While groceries are not a priority right now, the German retailer will start out by selling things that are considered ‘more exciting’, explained Tom Daunt, the CEO of Aldi. This may include alcohol and its Special Buys.
“We are likely to start with something more exciting like wine or Special Buys online before we would entertain a full grocery offer,” he shared to News Corp.
These ‘exciting’ items may include its bestsellers, including its much-loved ski gear, which is re-launching in stores in 2021.
Currently, Aldi has a 12.4 percent market share of the Australian grocery scene, with Woolworths nabbing the top spot with 32.9 percent and Coles sitting behind with 26.5 percent.
According to Roy Morgan consumer data, online alcohol sales soared in 2020. In fact, over the span of 2020, nearly six million Australians bought packaged alcohol in an average of seven days in-store, online or over the phone, the report has found.
Online alcohol orders have more than tripled from 2019 to 2020 | via Roy Morgan Single Source, Jan.-Dec. 2019, n=3,177, Jan.-Dec. 2020, n=10,609
One in ten of these shoppers bought alcohol online (11.3 percent), which is more than triple the figure from 2019 (3.5 percent).
“Although liquor stores were able to stay open throughout the lockdowns there was a definite impact on how Australians bought their packaged alcohol in 2020 compared to 2019. To be sure, most Australians who bought packaged alcohol in 2020 (88.6 percent) bought alcohol from a store, but this was down almost six percentage points from 2019,” explained Michele Levine, the CEO of Roy Morgan.
“Taking up the slack was the fast-increasing proportion of Australian packaged alcohol buyers going online for their liquor purchases, up nearly eight percentage points to 11.3 percent for the year. It’s true the proportion buying online peaked at 15.4 percent in the September quarter 2020, but even during the relatively restriction-free December quarter 2020, a sizeable 12.0 percent were still buying online – up nearly ten percentage points on 2019.
“Liquor outlets that have successfully sold their products via online channels over the past year will be hoping Aussie packaged alcohol buyers keep up with their online purchases as the average spent buying liquor online in a week is $124 compared to only $71 when buying in-store – a difference of over $50,” he explained.
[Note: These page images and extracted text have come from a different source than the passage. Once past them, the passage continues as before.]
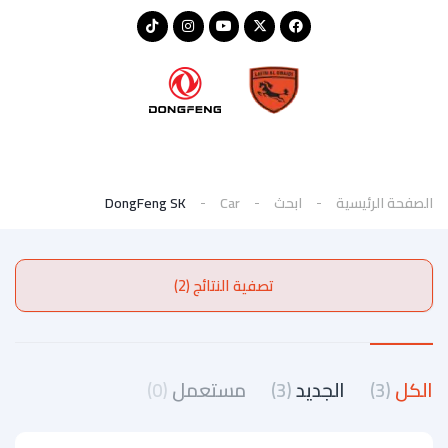
الصفحة الرئيسية
ابحث
Car
DongFeng SK
تصفية النتائج (2)
الكل
(3)
الجديد
(3)
مستعمل
(0)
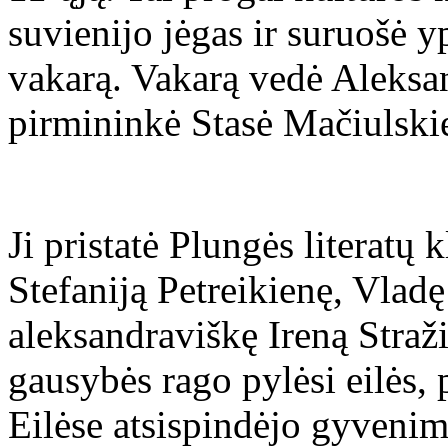
suvienijo jėgas ir suruošė yp
vakarą. Vakarą vedė Aleks
pirmininkė Stasė Mačiulski
Ji pristatė Plungės literatų
Stefaniją Petreikienę, Vladę
aleksandraviškę Ireną Straži
gausybės rago pylėsi eilės, 
Eilėse atsispindėjo gyveni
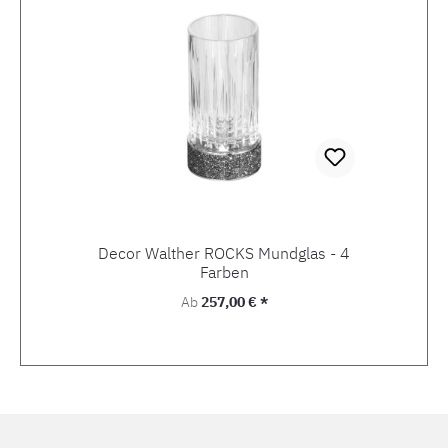
Decor Walther ROCKS Mundglas - 4
Farben
Regulärer Preis:
Ab
257,00 € *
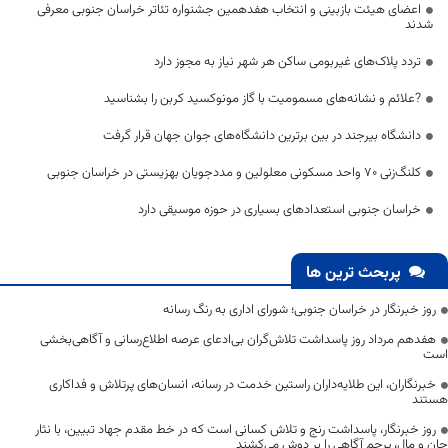
اعضای هیئت بازبینی و انتخاب هفدهمین جشنواره تئاتر خراسان جنوبی معرفی
شدند
تردد پلاک‌های غیربومی ساکن هر شهر نیاز به مجوز دارد
?علائم و نشانه‌های مسموميت با گاز مونوكسيد كربن را بشناسید
دانشگاه بیرجند در بین برترین دانشگاه‌های جوان جهان قرار گرفت
کلنگ‌زنی 70 واحد مسکونی معلولین و مددجویان بهزیستی در خراسان جنوبی
خراسان جنوبی استعدادهای بسیاری در حوزه موسیقی دارد
پربحث ترین ها
روز خبرنگار در خراسان جنوبی؛ شورای اداری به رنگ رسانه
هفدهم مرداد روز پاسداشت تلاش‌گران بی‌ادعای عرصه اطلاع‌رسانی و آگاهی‌بخشی
است
خبرنگاران، این طلایه‌داران راستین خدمت در رسانه، انسان‌های پرتلاش و فداکاری
هستند
روز خبرنگار، پاسداشت رنج و تلاش کسانی است که در خط مقدم جهاد تبیین، با نثار
جان و مال، پرچم آگاهی را بر دوش می‌کشند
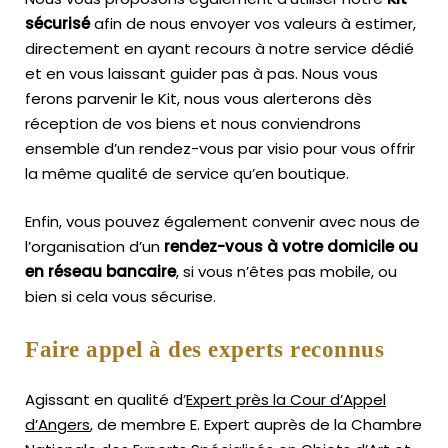
sécurisé
afin de nous envoyer vos valeurs à estimer,
directement en ayant recours à notre service dédié
et en vous laissant guider pas à pas. Nous vous
ferons parvenir le Kit, nous vous alerterons dès
réception de vos biens et nous conviendrons
ensemble d’un rendez-vous par visio pour vous offrir
la même qualité de service qu’en boutique.
Enfin, vous pouvez également convenir avec nous de
l’organisation d’un
rendez-vous à votre domicile ou
en réseau bancaire
, si vous n’êtes pas mobile, ou
bien si cela vous sécurise.
Faire appel à des experts reconnus
Agissant en qualité d’
Expert près la Cour d’Appel
d’Angers
, de membre E. Expert
auprès de la
Chambre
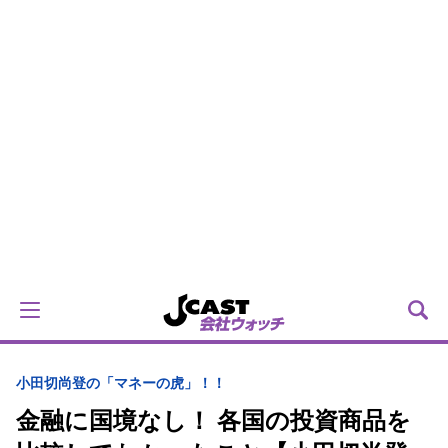
小田切尚登の「マネーの虎」！！
金融に国境なし！ 各国の投資商品を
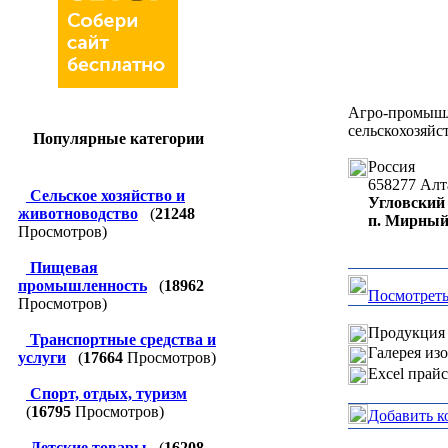
Агро-пром
сельскохозяйс
Популярные категории
Россия
658277
Алт
Сельское хозяйство и
Угловский
животноводство
(
21248
п. Мирны
Просмотров)
Пищевая
промышленность
(
18962
Посмотреть
Просмотров)
Продукция 
Транспортные средства и
Галерея из
услуги
(
17664
Просмотров)
Excel прай
Спорт, отдых, туризм
(
16795
Просмотров)
Добавить к
Детские товары
(
16208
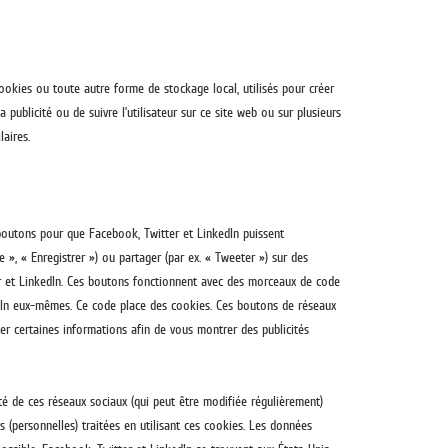
okies ou toute autre forme de stockage local, utilisés pour créer
 la publicité ou de suivre l’utilisateur sur ce site web ou sur plusieurs
laires.
boutons pour que Facebook, Twitter et LinkedIn puissent
 », « Enregistrer ») ou partager (par ex. « Tweeter ») sur des
r et LinkedIn. Ces boutons fonctionnent avec des morceaux de code
dIn eux-mêmes. Ce code place des cookies. Ces boutons de réseaux
er certaines informations afin de vous montrer des publicités
lité de ces réseaux sociaux (qui peut être modifiée régulièrement)
s (personnelles) traitées en utilisant ces cookies. Les données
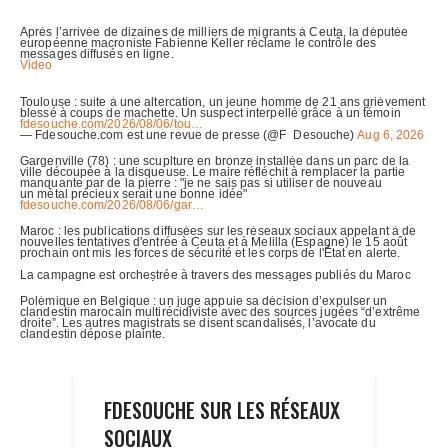
FDESOUCHE SUR LES RÉSEAUX
SOCIAUX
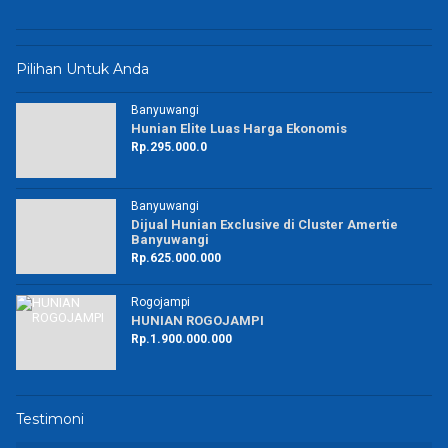
Pilihan Untuk Anda
Banyuwangi
Hunian Elite Luas Harga Ekonomis
Rp.295.000.0
Banyuwangi
Dijual Hunian Exclusive di Cluster Amertie
Banyuwangi
Rp.625.000.000
Rogojampi
HUNIAN ROGOJAMPI
Rp.1.900.000.000
Testimoni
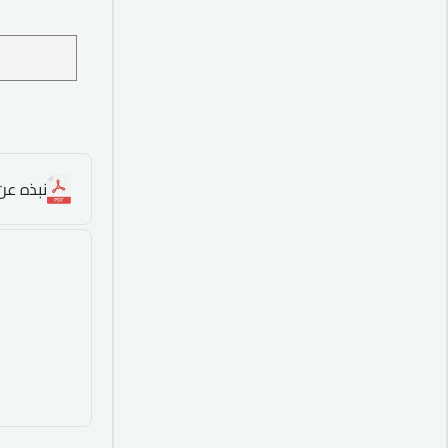
نبذه عن 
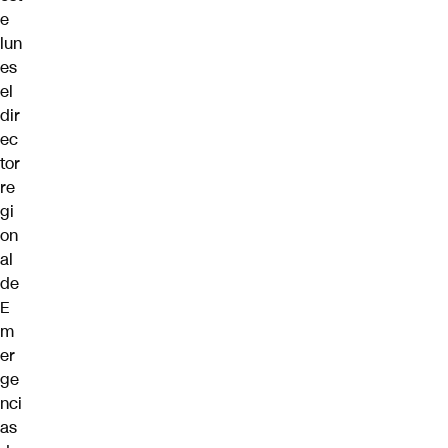
e
lun
es
el
dir
ec
tor
re
gi
on
al
de
E
m
er
ge
nci
as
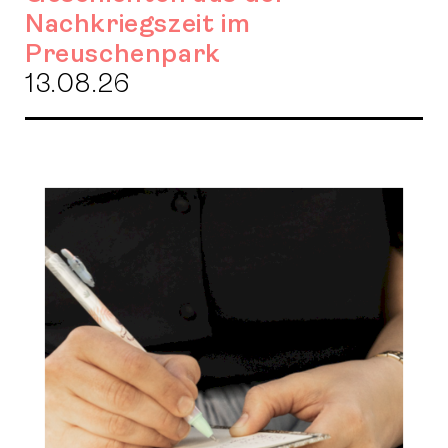
Nachkriegszeit im
Preuschenpark
13.08.26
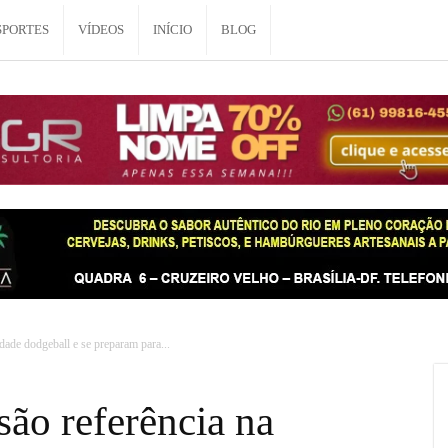
SPORTES
VÍDEOS
INÍCIO
BLOG
ade dodgeball e se preparam para...
ão referência na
Professor of Marketing and Consumer Behaviour at QUT, Gary Mortimer, has expressed that one of the reasons why the retailer hasn’t made a large footprint online is due to losing a ‘point of difference’ once it reaches screens.
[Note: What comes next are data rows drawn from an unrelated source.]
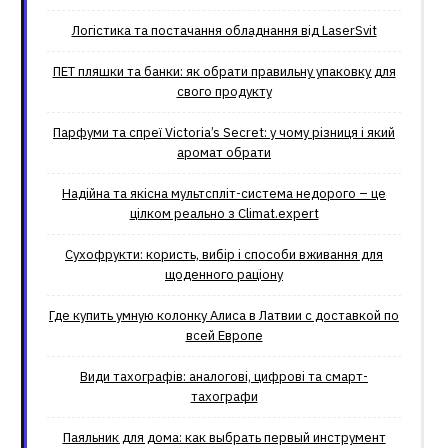
Логістика та постачання обладнання від LaserSvit
ПЕТ пляшки та банки: як обрати правильну упаковку для
свого продукту
Парфуми та спреї Victoria’s Secret: у чому різниця і який
аромат обрати
Надійна та якісна мультспліт-система недорого – це
цілком реально з Climat.еxpert
Сухофрукти: користь, вибір і способи вживання для
щоденного раціону
Где купить умную колонку Алиса в Латвии с доставкой по
всей Европе
Види тахографів: аналогові, цифрові та смарт-
тахографи
Паяльник для дома: как выбрать первый инструмент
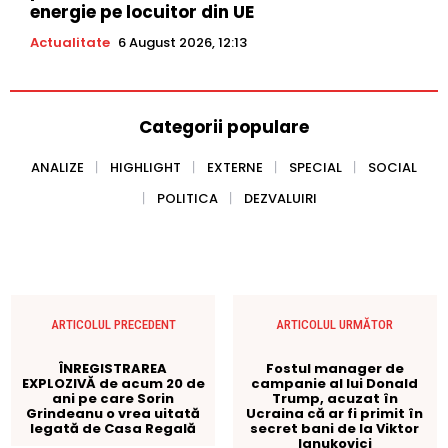
energie pe locuitor din UE
Actualitate
6 August 2026, 12:13
Categorii populare
ANALIZE
HIGHLIGHT
EXTERNE
SPECIAL
SOCIAL
POLITICA
DEZVALUIRI
ARTICOLUL PRECEDENT
ARTICOLUL URMĂTOR
ÎNREGISTRAREA
Fostul manager de
EXPLOZIVĂ de acum 20 de
campanie al lui Donald
ani pe care Sorin
Trump, acuzat în
Grindeanu o vrea uitată
Ucraina că ar fi primit în
legată de Casa Regală
secret bani de la Viktor
Ianukovici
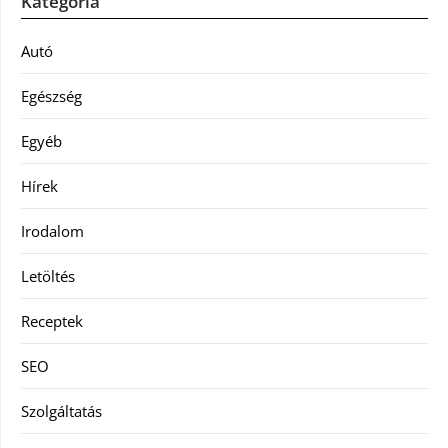
Kategória
Autó
Egészség
Egyéb
Hírek
Irodalom
Letöltés
Receptek
SEO
Szolgáltatás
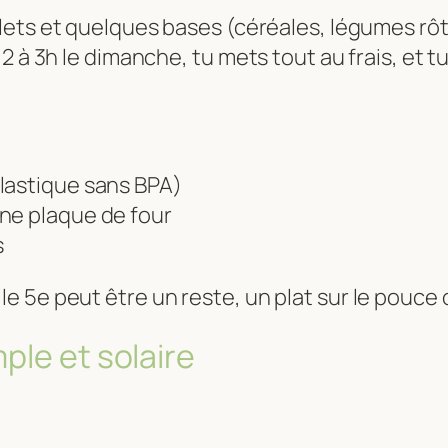
ts et quelques bases (céréales, légumes rôti
2 à 3h le dimanche, tu mets tout au frais, et t
lastique sans BPA)
ne plaque de four
s
 le 5e peut être un reste, un plat sur le pouce 
ple et solaire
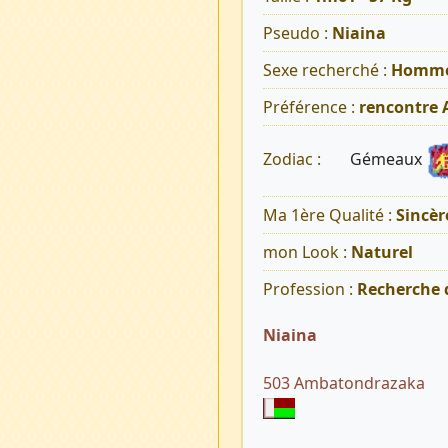
Pseudo :
Niaina
Sexe recherché :
Homm
Préférence :
rencontre
Gémeaux
Zodiac :
Ma 1ère Qualité :
Sincèr
mon Look :
Naturel
Profession :
Recherche 
Niaina
503 Ambatondrazaka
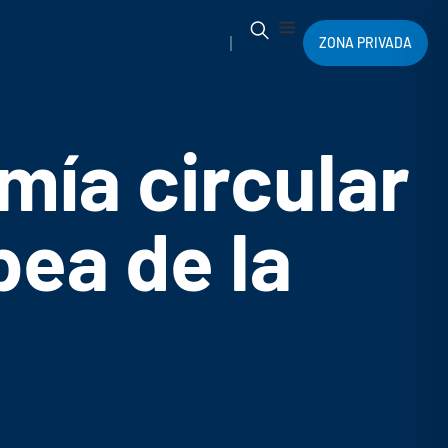
ZONA PRIVADA
mía circular
ea de la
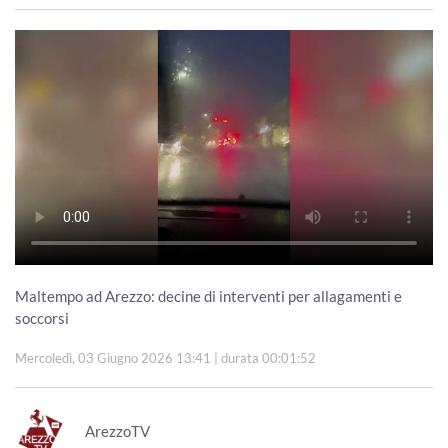
Maltempo ad Arezzo: decine di interventi per allagamenti e
soccorsi
Mercoledì, 03 Giugno 2026 13:41
| durata 00:01:52
ArezzoTV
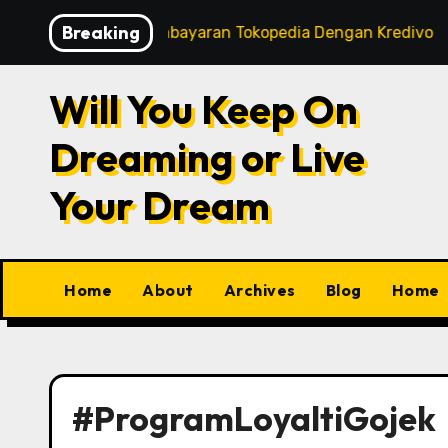
Skip
Breaking
tart
Tips Pembayaran Tokopedia Dengan Kredivo
to
content
Will You Keep On
Dreaming or Live
Your Dream
Home
About
Archives
Blog
Home
#ProgramLoyaltiGojek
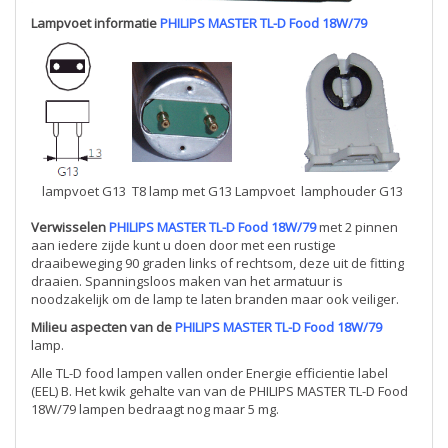
Lampvoet informatie
PHILIPS MASTER TL-D Food 18W/79
lampvoet G13
T8 lamp met G13 Lampvoet
lamphouder G13
Verwisselen
PHILIPS MASTER TL-D Food 18W/79
met 2 pinnen
aan iedere zijde kunt u doen door met een rustige
draaibeweging 90 graden links of rechtsom, deze uit de fitting
draaien. Spanningsloos maken van het armatuur is
noodzakelijk om de lamp te laten branden maar ook veiliger.
Milieu aspecten van de
PHILIPS MASTER TL-D Food 18W/79
lamp.
Alle TL-D food lampen vallen onder Energie efficientie label
(EEL) B. Het kwik gehalte van van de PHILIPS MASTER TL-D Food
18W/79 lampen bedraagt nog maar 5 mg.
“The overarching challenge is once you go online, even if [it’s] just for alcohol or Special Buys, you put yourself self in direction competition with national players and global players like catch.com, which is now owned by Wesfarmers, Amazon and Dan Murphy’s online,” he explained to News Corp.
“Aldi’s growth has been supported with the clear point of differentiation. It’s a very different experience shopping at Aldi and that’s what draws customers to the store – the lines at the front of the store on Saturday morning to capture those Special Buys is a part of the experience of shopping at Aldi. If you move online you lose that point of difference and I think that’s possibly why they have been hesitant to move online even until today,” he said.